7. Physicians should “OFFER” salvage radiotherapy to patients with PSA or local recurrence after radical prostatectomy, in whom there is no evidence of distant metastatic disease.
8. Patients should be informed that the effectiveness of radiotherapy for PSA recurrence is greatest when administered at lower levels of PSA (less than 1 ng/ml). Salvage radiotherapy in this patient population with a short PSA doubling time, has been shown to improve overall survival.
9. Patients should be informed of the possible short and long term urinary, bowel, and sexual adverse effects of radiotherapy as well as of the potential benefits of controlling disease recurrence.
This endorsement was made with certain qualifying statements, clarifying certain aspects of these guidelines.
a) The word “OFFER” should be interpreted as having a detailed discussion with the patient about the risks and benefits of adjuvant radiation.
b) Even though 0.2 ng/mL is considered a reasonable cut point for PSA recurrence, the benefits of using this cut point versus other cut points remains unclear.
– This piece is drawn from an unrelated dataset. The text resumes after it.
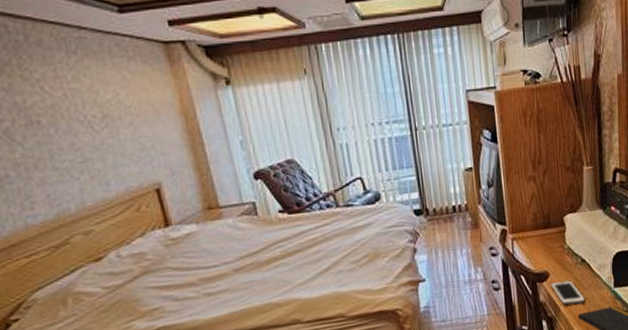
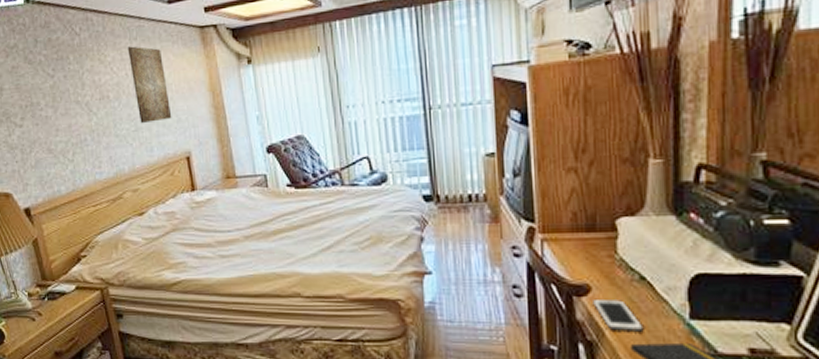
wall art: none [63,61,134,154] -> present [127,46,172,124]

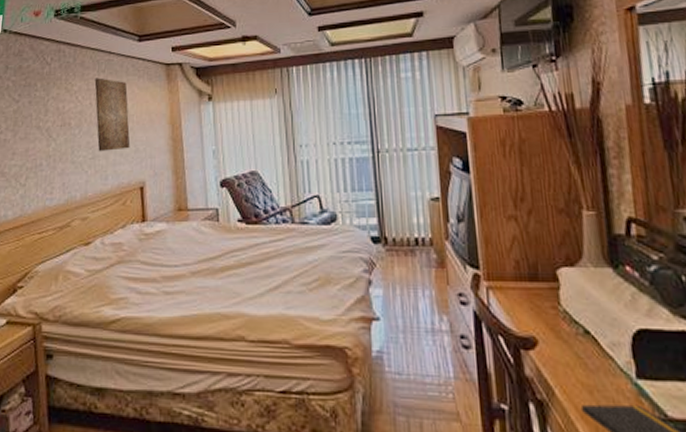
cell phone: present [593,298,644,331] -> none [540,352,593,391]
c) Patient’s who have the greatest benefit in absolute risk reduction from adjuvant RT, are those with adverse pathologic findings as noted in the guidelines, with a high risk of recurrence or clinical progression.
In conclusion, the decision to administer adjuvant or salvage radiotherapy should be made by the patient and multidisciplinary treatment team, after discussing the risks and benefits of such intervention. Freedland SJ, Rumble RB, Finelli A, et al. J Clin Oncol 2014;32:3892-3898
The FDA on December 22, 2014 granted accelerated approval to OPDIVO® for the treatment of patients with unresectable or metastatic melanoma and disease progression following YERVOY® (Ipilimumab) and if BRAF V600 mutation positive, a BRAF inhibitor. OPDIVO® is a product of Bristol-Myers Squibb Company.
The FDA on December 19, 2014 approved LYNPARZA® capsules as monotherapy for the treatment of patients with deleterious or suspected deleterious germline BRCA mutated (gBRCAm) (as detected by an FDA-approved test) advanced ovarian cancer, who have been treated with three or more prior lines of chemotherapy. Concurrent with this action, FDA approved the BRACAnalysis CDx® (Myriad Genetics) for the qualitative detection and classification of variants in the BRCA1 and BRCA2 genes. LYNPARZA® capsules is a product of AstraZeneca Pharmaceuticals LP.
The FDA on December 16, 2014 approved SOMATULINE® Depot Injection for the treatment of patients with unresectable, well or moderately differentiated, locally advanced or metastatic gastroenteropancreatic neuroendocrine tumors (GEP-NETs) to improve progression-free survival. SOMATULINE® Depot Injection was previously approved for the long-term treatment of acromegalic patients who have had an inadequate response to surgery and/or radiotherapy, or for whom surgery and/or radiotherapy is not an option. SOMATULINE® Depot Injection is a product of Ipsen Pharma.